=== TASK BRIEF ===
Please copy every line of the listing below, keeping each one unchanged.

Coordinate annotation records
- - - - -

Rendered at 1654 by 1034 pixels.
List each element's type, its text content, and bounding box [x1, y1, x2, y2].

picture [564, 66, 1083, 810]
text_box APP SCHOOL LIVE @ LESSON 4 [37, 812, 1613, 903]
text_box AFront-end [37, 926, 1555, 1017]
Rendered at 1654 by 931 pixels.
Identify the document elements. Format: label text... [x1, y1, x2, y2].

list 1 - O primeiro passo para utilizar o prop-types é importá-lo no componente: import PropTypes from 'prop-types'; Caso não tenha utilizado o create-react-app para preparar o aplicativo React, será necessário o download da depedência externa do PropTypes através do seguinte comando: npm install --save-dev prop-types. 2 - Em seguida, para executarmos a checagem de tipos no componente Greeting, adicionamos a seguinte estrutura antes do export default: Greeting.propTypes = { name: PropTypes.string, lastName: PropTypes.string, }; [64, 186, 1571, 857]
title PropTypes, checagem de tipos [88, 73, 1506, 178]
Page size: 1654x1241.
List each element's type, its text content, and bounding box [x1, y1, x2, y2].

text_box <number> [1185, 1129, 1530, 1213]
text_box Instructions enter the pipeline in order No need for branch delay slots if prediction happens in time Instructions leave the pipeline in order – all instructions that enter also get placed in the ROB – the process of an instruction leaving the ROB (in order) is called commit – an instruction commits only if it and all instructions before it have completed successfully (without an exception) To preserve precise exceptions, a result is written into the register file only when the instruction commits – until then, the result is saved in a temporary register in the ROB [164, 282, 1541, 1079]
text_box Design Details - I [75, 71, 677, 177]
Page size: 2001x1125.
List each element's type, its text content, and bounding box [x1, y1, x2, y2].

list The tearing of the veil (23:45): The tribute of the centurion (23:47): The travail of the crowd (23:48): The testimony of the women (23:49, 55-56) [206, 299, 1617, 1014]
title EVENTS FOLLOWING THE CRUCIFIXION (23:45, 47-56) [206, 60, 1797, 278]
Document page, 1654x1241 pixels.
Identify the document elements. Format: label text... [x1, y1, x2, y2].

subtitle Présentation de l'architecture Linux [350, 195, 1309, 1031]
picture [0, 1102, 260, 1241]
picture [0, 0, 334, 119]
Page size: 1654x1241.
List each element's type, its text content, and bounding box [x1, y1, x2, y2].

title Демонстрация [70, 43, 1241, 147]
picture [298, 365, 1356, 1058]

- - - - -

=== EXERCISE RESPONSE ===
Rendered at 1654 by 1034 pixels.
List each element's type, its text content, and bounding box [x1, y1, x2, y2].

picture [564, 66, 1083, 810]
text_box APP SCHOOL LIVE @ LESSON 4 [37, 812, 1613, 903]
text_box AFront-end [37, 926, 1555, 1017]
Rendered at 1654 by 931 pixels.
Identify the document elements. Format: label text... [x1, y1, x2, y2].

list 1 - O primeiro passo para utilizar o prop-types é importá-lo no componente: import PropTypes from 'prop-types'; Caso não tenha utilizado o create-react-app para preparar o aplicativo React, será necessário o download da depedência externa do PropTypes através do seguinte comando: npm install --save-dev prop-types. 2 - Em seguida, para executarmos a checagem de tipos no componente Greeting, adicionamos a seguinte estrutura antes do export default: Greeting.propTypes = { name: PropTypes.string, lastName: PropTypes.string, }; [64, 186, 1571, 857]
title PropTypes, checagem de tipos [88, 73, 1506, 178]
Page size: 1654x1241.
List each element's type, its text content, and bounding box [x1, y1, x2, y2].

text_box <number> [1185, 1129, 1530, 1213]
text_box Instructions enter the pipeline in order No need for branch delay slots if prediction happens in time Instructions leave the pipeline in order – all instructions that enter also get placed in the ROB – the process of an instruction leaving the ROB (in order) is called commit – an instruction commits only if it and all instructions before it have completed successfully (without an exception) To preserve precise exceptions, a result is written into the register file only when the instruction commits – until then, the result is saved in a temporary register in the ROB [164, 282, 1541, 1079]
text_box Design Details - I [75, 71, 677, 177]
Page size: 2001x1125.
List each element's type, its text content, and bounding box [x1, y1, x2, y2].

list The tearing of the veil (23:45): The tribute of the centurion (23:47): The travail of the crowd (23:48): The testimony of the women (23:49, 55-56) [206, 299, 1617, 1014]
title EVENTS FOLLOWING THE CRUCIFIXION (23:45, 47-56) [206, 60, 1797, 278]
Document page, 1654x1241 pixels.
Identify the document elements. Format: label text... [x1, y1, x2, y2].

subtitle Présentation de l'architecture Linux [350, 195, 1309, 1031]
picture [0, 1102, 260, 1241]
picture [0, 0, 334, 119]
Page size: 1654x1241.
List each element's type, its text content, and bounding box [x1, y1, x2, y2].

title Демонстрация [70, 43, 1241, 147]
picture [298, 365, 1356, 1058]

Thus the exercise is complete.